Aunque la relación entre compañeros es buena, Isabel suele ser muy reservada con su vida personal y decidió no decir nada con el resto del equipo, pero Lucía nos lo contó. Ella creyó que si todos sabíamos la podríamos apoyar desahogándola de trabajo, estando al pendiente de su estado de ánimo, y comprendiendo si algún día se iba temprano. 

Pero, aunque la intención fue buena a mí no me pareció correcto enterarme de algo que finalmente Isabel no había querido compartir conmigo. Además, se me pidió guardar silencio: “no le digas que te dije, ella no sabe que todos saben”. También me pregunté si sucedía lo mismo conmigo, es decir, si todo el equipo sabía de situaciones personales que yo había compartido con Lucía.

Debieron pasar cuatro meses para que Isabel nos contara a todos lo que le sucedía. La situación fue terriblemente incómoda para mí, mientras ella se expresaba todos ponían cara de sorpresa. Sin pedirlo, me volví cómplice de una mentira.

Me di cuenta de que Isabel necesitó tiempo para procesar la información y acomodarla en su corazón antes de poderla expresar. Una vez que ella tuvo claridad sobre su pensar y sentir estuvo lista para externarlo. A mi parecer, su proceso y decisión merecían respeto y eso debía estar por encima de las mejores intenciones de Lucía al ponernos al tanto.
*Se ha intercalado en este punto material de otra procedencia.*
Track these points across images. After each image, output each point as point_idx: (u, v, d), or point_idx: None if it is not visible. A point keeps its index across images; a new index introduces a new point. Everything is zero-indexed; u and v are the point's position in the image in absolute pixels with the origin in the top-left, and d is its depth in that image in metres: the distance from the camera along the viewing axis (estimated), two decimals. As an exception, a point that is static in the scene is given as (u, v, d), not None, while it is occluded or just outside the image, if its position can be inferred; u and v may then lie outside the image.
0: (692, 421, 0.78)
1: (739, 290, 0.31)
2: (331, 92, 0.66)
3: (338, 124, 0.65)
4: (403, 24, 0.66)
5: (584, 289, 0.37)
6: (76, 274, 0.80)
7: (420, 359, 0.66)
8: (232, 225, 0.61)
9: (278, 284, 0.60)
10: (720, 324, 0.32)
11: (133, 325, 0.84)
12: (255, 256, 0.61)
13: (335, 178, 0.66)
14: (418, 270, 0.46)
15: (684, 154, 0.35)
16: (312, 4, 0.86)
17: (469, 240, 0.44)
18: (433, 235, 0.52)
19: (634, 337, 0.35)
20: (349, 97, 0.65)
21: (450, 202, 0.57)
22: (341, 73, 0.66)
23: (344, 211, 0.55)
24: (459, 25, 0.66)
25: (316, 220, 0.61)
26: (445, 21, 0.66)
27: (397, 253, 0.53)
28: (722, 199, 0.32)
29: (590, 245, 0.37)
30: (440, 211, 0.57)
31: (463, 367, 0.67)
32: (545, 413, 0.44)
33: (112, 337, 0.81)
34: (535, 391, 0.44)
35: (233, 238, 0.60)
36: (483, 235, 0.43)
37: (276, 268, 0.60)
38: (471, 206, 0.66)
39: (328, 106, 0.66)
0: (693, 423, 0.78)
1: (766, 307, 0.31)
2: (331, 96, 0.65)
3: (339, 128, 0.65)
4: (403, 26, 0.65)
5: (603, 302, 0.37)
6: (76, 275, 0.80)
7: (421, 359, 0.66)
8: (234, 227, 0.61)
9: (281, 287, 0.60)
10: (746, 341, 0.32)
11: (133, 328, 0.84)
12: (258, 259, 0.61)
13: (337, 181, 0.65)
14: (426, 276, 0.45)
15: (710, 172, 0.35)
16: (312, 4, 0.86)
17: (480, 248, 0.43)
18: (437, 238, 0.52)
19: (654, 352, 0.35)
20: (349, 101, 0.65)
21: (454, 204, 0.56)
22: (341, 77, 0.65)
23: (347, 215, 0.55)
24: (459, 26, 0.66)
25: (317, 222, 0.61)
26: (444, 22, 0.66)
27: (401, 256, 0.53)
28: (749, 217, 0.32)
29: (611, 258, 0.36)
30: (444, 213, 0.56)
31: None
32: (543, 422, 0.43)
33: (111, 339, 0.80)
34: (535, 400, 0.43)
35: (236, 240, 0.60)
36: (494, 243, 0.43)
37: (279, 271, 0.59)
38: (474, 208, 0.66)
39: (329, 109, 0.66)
Al año siguiente fui yo quien se enfrentó una situación personal delicada. Traté de ocultarlo pues no deseaba ser yo quien ahora protagonizara el secreto a voces, no quería llegar a la oficina todos los días preguntándome quiénes sabían y qué sabían. Además, la información cuando no es de primera mano se tergiversa. 

Después de pensarlo, decidí hablar con Lucía no sin antes explicarle cómo me había sentido cuando nos contó sobre Isabel, temí su reacción, por lo que comencé haciendo hincapié en que entendía por qué lo había hecho y que lograba ver su buena intención: ofrecerle apoyo y comprensión. 
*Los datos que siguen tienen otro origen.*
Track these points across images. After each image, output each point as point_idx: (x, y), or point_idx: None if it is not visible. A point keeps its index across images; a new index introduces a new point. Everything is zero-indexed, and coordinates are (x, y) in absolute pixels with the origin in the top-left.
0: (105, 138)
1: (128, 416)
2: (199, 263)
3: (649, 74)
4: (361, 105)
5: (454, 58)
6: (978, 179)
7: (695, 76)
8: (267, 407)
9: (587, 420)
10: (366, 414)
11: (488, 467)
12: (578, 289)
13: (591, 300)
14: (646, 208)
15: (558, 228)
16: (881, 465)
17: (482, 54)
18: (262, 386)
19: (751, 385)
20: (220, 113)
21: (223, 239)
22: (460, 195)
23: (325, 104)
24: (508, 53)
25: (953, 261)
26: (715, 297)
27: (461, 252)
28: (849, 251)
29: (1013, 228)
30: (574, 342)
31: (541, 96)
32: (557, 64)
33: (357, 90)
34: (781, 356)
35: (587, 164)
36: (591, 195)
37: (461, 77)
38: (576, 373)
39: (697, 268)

Lucía lo tomó a bien, agradeció mi sinceridad y el que pudo darse cuenta de que, tratando de cuidar, vulneró. 

Irónicamente, cuando por fin fui capaz de externar con algunos allegados lo que me sucedía, estos me hicieron comentarios que me llevaron a cerrarme nuevamente. Escuché frases trilladas que las personas repiten sin preguntarse de dónde vienen y otra vez fui testigo de cómo con buenas intenciones también podemos lastimar. 

Existe la mala costumbre de buscar culpables y sin quererlo hacemos pasar un mal rato a quien de por sí se vive en una situación compleja. Yo me viví incomprendida, juzgada y hasta responsabilizada. Me di cuenta de que necesitaba fuerza para poder hacer frente a comentarios imprudentes o a cuestionamientos infundados, pero en medio de todo lo que me sucedía no la tenía. Había que madurar el proceso y esperar a estar lista para hablarlo.  

No pretendo con esto decir que lo mejor es que Isabel o yo nos quedemos calladas por siempre, por el contrario, el tiempo que viví en silencio fue sumamente duro, sin embargo, apelo a la comprensión y respeto por el tiempo y procesos personales, por la construcción de relaciones de confianza. Reclamo el derecho que tengo de encontrarme con el otro en un momento íntimo y contarle de primera mano mi sentir, cuando yo lo desee, si es que lo deseo. Abogo por la empatía, por cuidar nuestras palabras para facilitar que las personas que amamos se sientan realmente acompañadas y no juzgadas o vulneradas en su confidencialidad. 

Cuida tus palabras y estarás cuidando al otro.